Basically, what this means is that today we have programs which are capable of producing generated music. This kind of music has also been incorporated in animated films and games thus arousing in the audience the best sense of feeling and attachment depending on what is on the screen. However, some individuals strongly believe that generative music is the best kind of music while others argue that the real music should be originally performed by a musician (Collins and Brown).
Procedural programming has become a common practice and as a result it has been adopted for several generations. This form of procedure revolves around different routines and functions and has made it possible to produce different procedural elements such as animations, textures, planets, and even music.
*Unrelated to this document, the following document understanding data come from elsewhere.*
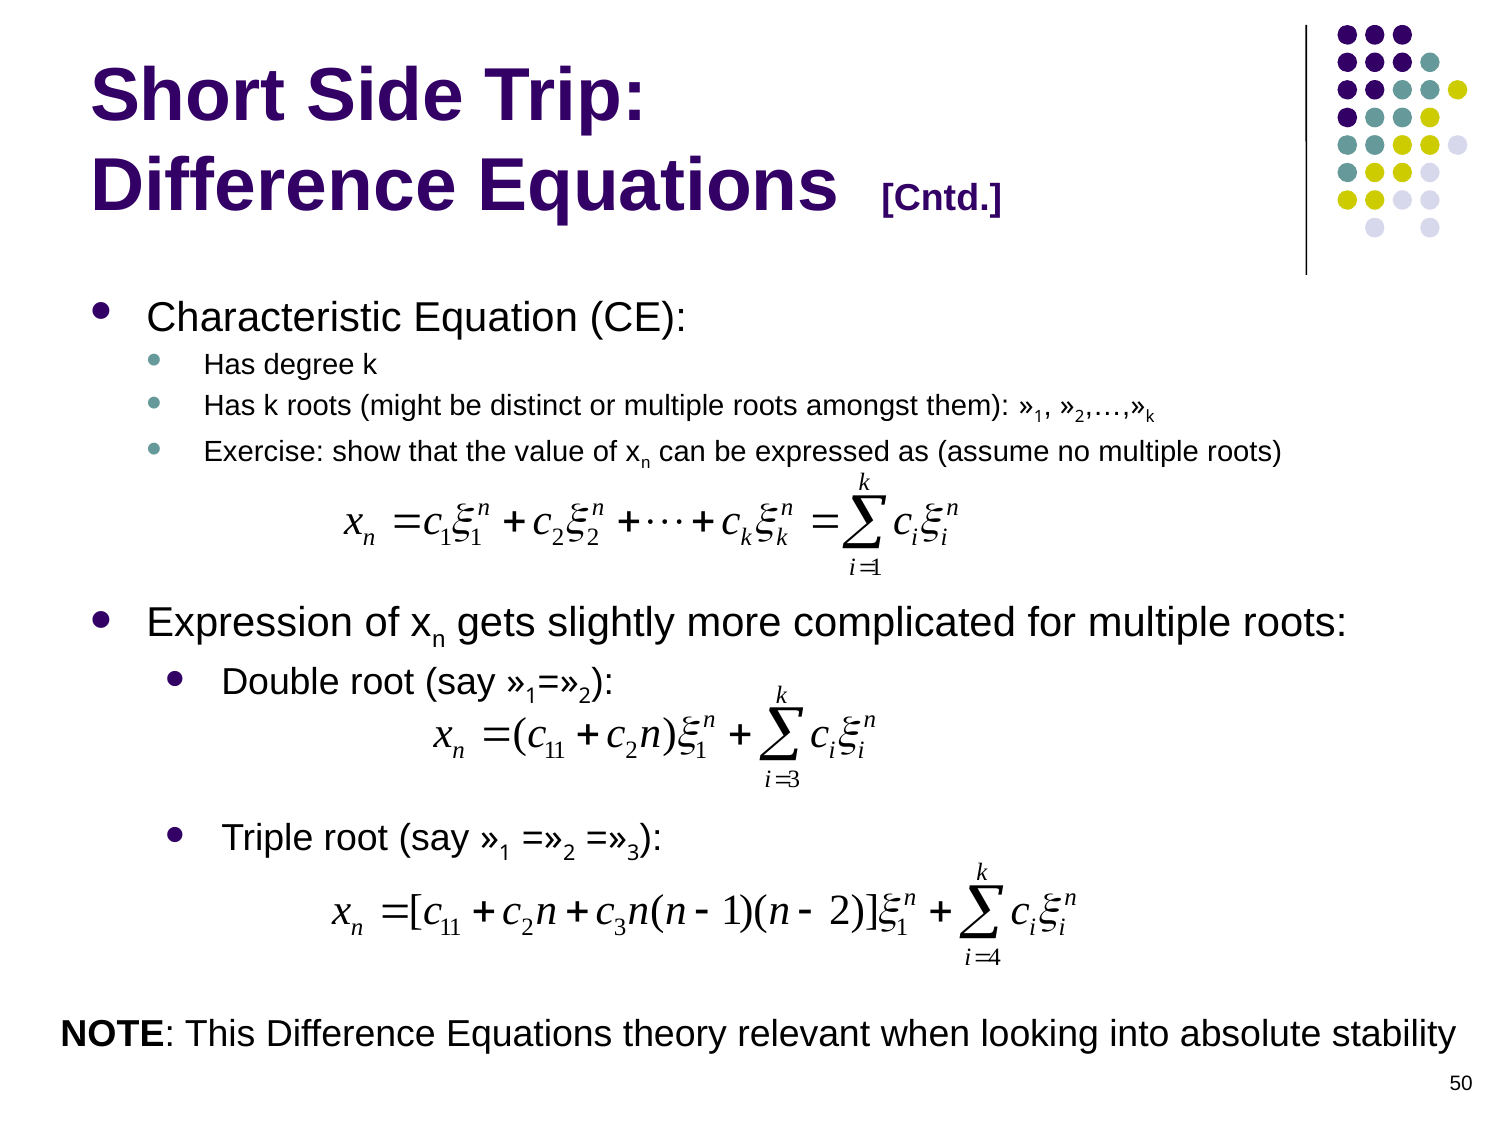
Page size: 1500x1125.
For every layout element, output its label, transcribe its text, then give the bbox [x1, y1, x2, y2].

slide_number 50 [1399, 1062, 1488, 1113]
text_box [424, 674, 887, 798]
list Characteristic Equation (CE): Has degree k Has k roots (might be distinct or multiple roots amongst them): »1, »2,…,»k Exercise: show that the value of xn can be expressed as (assume no multiple roots) [74, 281, 1426, 501]
title Short Side Trip: Difference Equations [Cntd.] [74, 19, 1313, 233]
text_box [323, 852, 1084, 976]
text_box Expression of xn gets slightly more complicated for multiple roots: Double root (say »1=»2): Triple root (say »1 =»2 =»3): [74, 587, 1425, 888]
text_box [335, 462, 967, 586]
text_box NOTE: This Difference Equations theory relevant when looking into absolute stability [45, 1001, 1472, 1062]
As a result, these aspects of production have been adopted in different areas such as film production, music industry, and also in the production of computer games. Procedural generation has become the talk of media production today and it has helped the industry grow at a very fast rate. Future developments especially in the areas I have covered could have a huge impact on movies, video games, and almost any other types of media.
Ebert, David. Texturing & Modeling: A Procedural Approach. New York: Morgan Kaufmann, 2002.
Mahoney, Diana Phillips. Procedural animation. Computer Graphics World, 20.5 (1997): 39. Academic Search Premier. Web. 29 November. 2011.
Murray, Ryan. Personal interview. 2 October 2011.
Nick Collins and Andrew R. Brown. Generative Music Editorial. Contemporary Music Review, 28.1 (2009): 1-4. Academic Search Premier. Web. November. 2011.
Ross, Brian J. Procedural Texture Evolution Using Multi-objective Optimization. New Generation Computing, 22.3 (2004), 271-293. Academic Search Premier. Web. November. 2011.